Sub-processing circuitry configured to receive the first access request from the router, process data associated with the first access request, and translate the first physical address into a second virtual address; and

a first Memory Management Unit (MMU) configured to translate the second virtual address into a second physical address corresponding to a physical address region of the memory,

wherein the router is configured to receive a second access request from the first MMU that includes the second physical address and to send the second access request to the memory if the second physical address corresponds to a physical address region of the memory.

12. The application processor of claim 11, wherein

The first sub-processing circuit includes a compressor configured to compress or decompress data.

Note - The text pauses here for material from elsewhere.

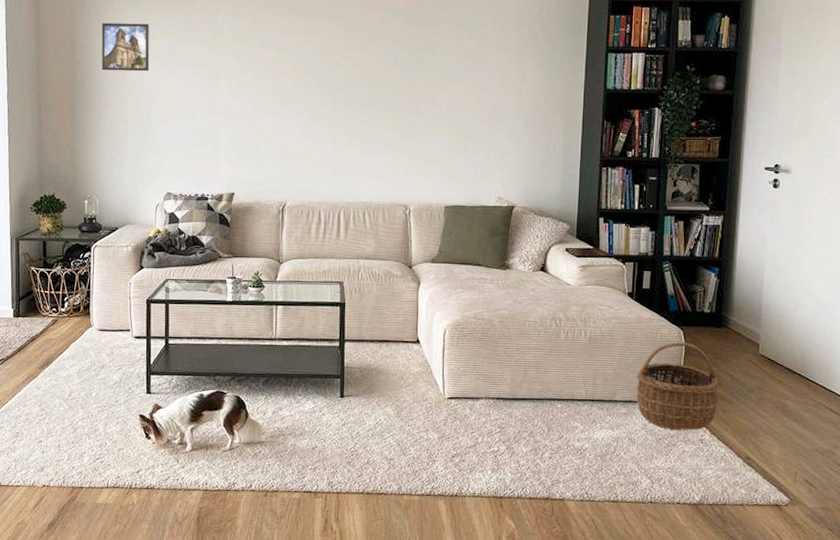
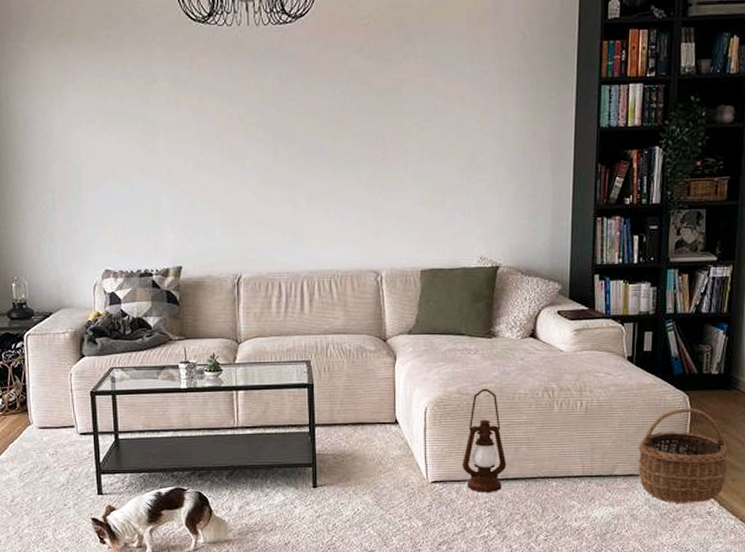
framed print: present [101,22,150,72] -> none [15,74,75,132]
lantern: none [475,314,517,410] -> present [461,388,507,492]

13. The application processor of claim 11, further comprising:

an Image Signal Processor (ISP) configured to perform image processing on image data, compress the processed image data, and generate a third virtual address of a virtual memory in which the compressed image data is to be stored; and

a second MMU configured to translate the third virtual address into a third physical address corresponding to a compression buffer to store the compressed image data in a physical address area of the memory by using a second page table including mapping information between physical addresses indicating physical address areas of the memory and virtual addresses indicating address areas of virtual memory identified by the ISP.

14. The application processor of claim 13, wherein the first MMU is configured to translate the second virtual address to the second physical address with reference to the second page table.

15. The application processor of claim 13,

wherein the router includes a cache configured to cache data stored in the memory, and

wherein the sub-processing circuit is configured to send a management request signal regarding caching to the router in relation to data stored in an area of the compression buffer corresponding to the second physical address.

16. The application processor of claim 15, wherein the sub-processing circuit is configured to send a management request signal to the router to prefetch data expected to be requested by the main processor from memory to the cache based on a pattern of data requested to be accessed by the main processor.

17. A method of operating a system on a chip (SoC), the method comprising:

transmitting, by the processor, a first access request signal including a first physical address to the router;

transmitting, by the router, the first access request signal to the sub-processing circuit if the first physical address does not correspond to a physical address area of the memory;

Converting, by the sub-processing circuitry, the first physical address to a second physical address corresponding to a physical address region of the memory;

transmitting, by the sub-processing circuit, a second access request signal including the second physical address to the router; and

the second access request signal is sent by the router to the memory.

18. The method of claim 17, further comprising:

converting by the processor a first virtual address to the first physical address based on a page table,

wherein the page table includes mapping information between virtual addresses and effective physical addresses and shadow physical addresses,

wherein the effective physical address corresponds to the physical address area and the shadow physical address corresponds to a shadow physical address area outside of the physical address area of the memory.

19. The method of claim 17, further comprising:

decompressing, by the sub-processing circuit, the compressed data output from the memory in response to the second access request signal; and

at least some of the decompressed data is sent by the sub-processing circuitry to the processor via the router.

20. The method of claim 17, further comprising:

decrypting, by the sub-processing circuit, the encrypted data output from the memory in response to the second access request signal; and

at least some of the decrypted data is sent by the sub-processing circuit to the processor via the router.